Aquel día de mediados de Junio sentí la sensación repentina de que me hacía mayor. Terminó el curso. Aprobé todo aunque solo obtuve buena nota en Literatura. El autor de aquel resultado no fui yo. Fue el profesor que tuvo la capacidad de sacar partido de un adolescente alelado. Enrique Segura me inyectó el veneno de las letras. No sé si estar agradecido por ello. Ha sido una carga que he soportado al ser ese tipo diferente, aburrido, que en lugar de decir lo mismo que todos para ser aceptado en el grupo se me escapaba de vez en cuando una frase leída en los libros, una cita del Quijote, o algún ejemplo del Lazarillo, o del Libro del Buen Amor. Era un bicho raro que tenía entre mis entretenimiento la lectura por la que había abandonado cosas importante como el argot juvenil, ese código secreto de palabras inventadas y gestos. Muchas veces me he preguntado qué habría sido de mi si en lugar de haber tenido aquel profesor de Literatura hubiese sido otro el que me sedujera. Por ejemplo el de Física, el de Química. Quizás en lugar de estar escribiendo estaría ahora con los ojos aumentados por la lente del microscopio intentado descubrir los secretos de las células de la rana, o buscando algo que sirviera para curar el cáncer, o quien sabe si me pondría a buscar la inmortalidad, aunque a eso he llegado demasiado tarde. Tendría que haberla encontrando antes de que muriera mi padre. Él fue el primero en dejarme un poco más solo. A fin de cuentas la literatura y la investigación es lo mismo, soñar.

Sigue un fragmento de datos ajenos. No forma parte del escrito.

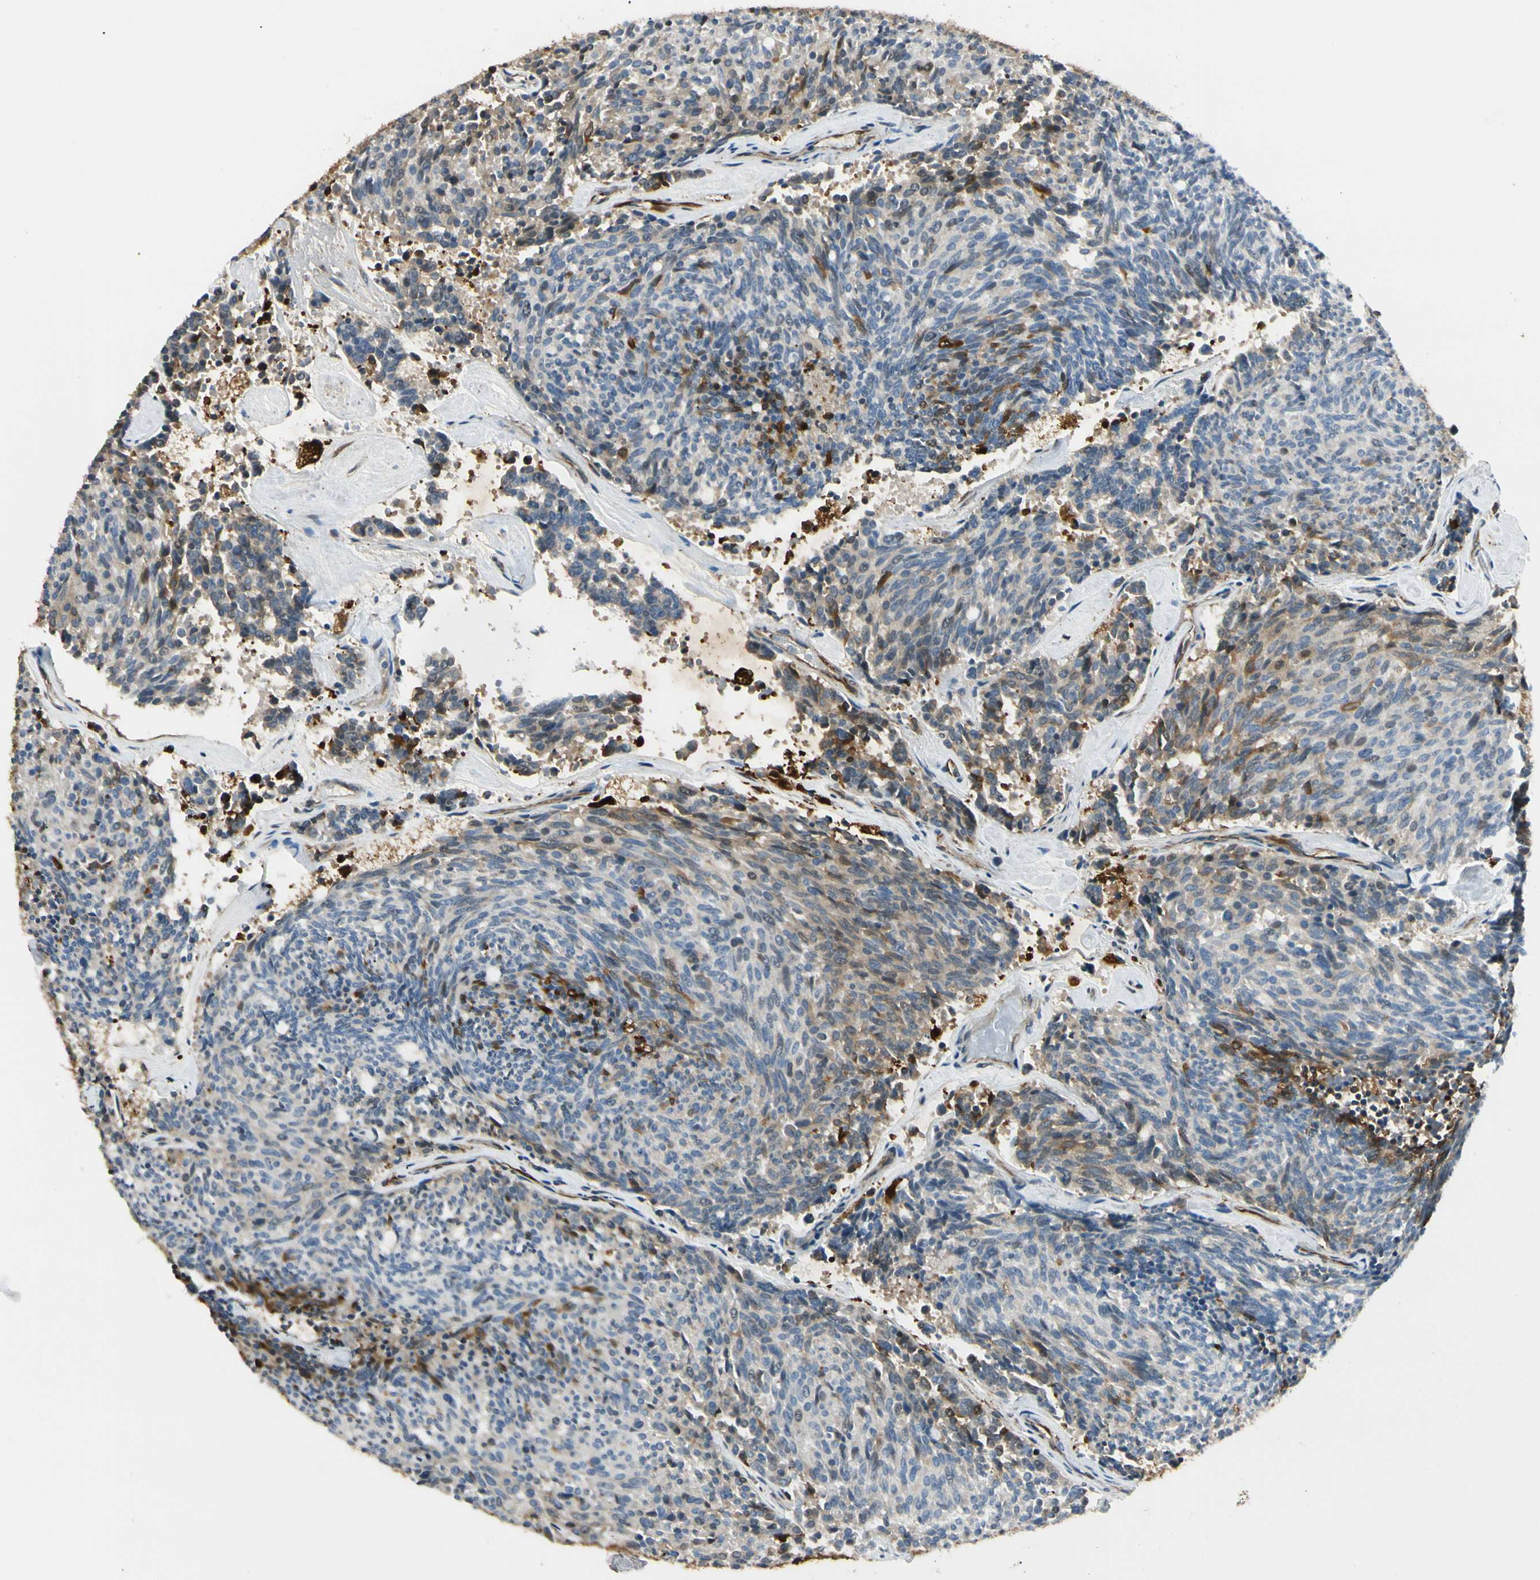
{"staining": {"intensity": "strong", "quantity": "<25%", "location": "nuclear"}, "tissue": "carcinoid", "cell_type": "Tumor cells", "image_type": "cancer", "snomed": [{"axis": "morphology", "description": "Carcinoid, malignant, NOS"}, {"axis": "topography", "description": "Pancreas"}], "caption": "IHC photomicrograph of human malignant carcinoid stained for a protein (brown), which reveals medium levels of strong nuclear positivity in about <25% of tumor cells.", "gene": "FTH1", "patient": {"sex": "female", "age": 54}}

Aquel último día del curso fuimos unos cuantos de la clase al río Guadiana, al embarcadero. Un lugar que forma parte de mis años de juventud y donde siempre acababa cuándo tenía que celebrar cosas importantes: primer amor, primeros amigos, primeros tragos.

Aquella mañana de Junio, con cinco compañeros que habíamos pasado por las penalidades y alegrías del bachiller, sentados en la hierba de la orilla con unas latas de sardinas que se abrían girando una llave, un pan y dos litro de cerveza que pasaban de mano en mano para beber todos de la misma botella, tuve la sensación de que mi vida iba a cambiar, de que iba a formar parte de ese numeroso club desconocido y aburrido de los adultos. Una nueva etapa en la que tenía que modelar mi vida, darle forma, comenzaba el momento de mudar la piel suave y protegida del niño por la áspera del hombre. Aquel día en el río sentí por primera vez todo el peso del porvenir en mi conciencia rodeado por unos compañeros con la misma inquietudes que yo y que pensábamos en el mañana con igual optimismo que pesimismo. Mirando el agua sentíamos sed de futuro. Uno quería ser banquero, otro arquitecto, profesiones más cercanas a las que conocían en el ambiente familiar que a sus gustos. Cinco vidas iguales que desde ese momento tomarían rutas diferentes . A uno se lo llevó por delante la heroína, otro se hizo maestro, otro médico, Miguel ingeniero y Luis, que no estudió, fue diputado después de pegar muchos carteles. Ahora es director general en una Consejería. Cuándo me ve por la calle me saluda con un fuerte abrazo, aprieta mi espalda con la seguridad que tienen los que viven unos escalones por encima de nosotros.

Recuerdo aquel día igual que aquel año. Fue cuando la conocí. Mi primera novia. Un primer amor para toda la vida que solo duró un verano. Un verano mágico y dulzón de besos y abrazos. Aquello era mejor que todo lo que había leído. Muchos años tuvieron que pasar para darme cuenta que las historias de los libros son mejores que los paralizantes amores románticos.

Por la tarde iba con ella al embarcadero. Fue en uno de aquellos atardeceres naranjas en los que se fundía el sol con la luna y teniendo como único testigo un río de agua clara, cuando di mi primer beso. El beso puro de dos jóvenes enredados en la hierba de la orilla. Aquel fue un momento mitológico en el que me pareció ver emerger del interior del agua un Neptuno de grandes barbas con tridente para guiñarme un ojo de complicidad. Una felicidad que nunca más volví a sentir con esa sensación primeriza de pasión y amor. Porque lo primero siempre fue lo primero aunque lo que estaba por llegar fuese mejor.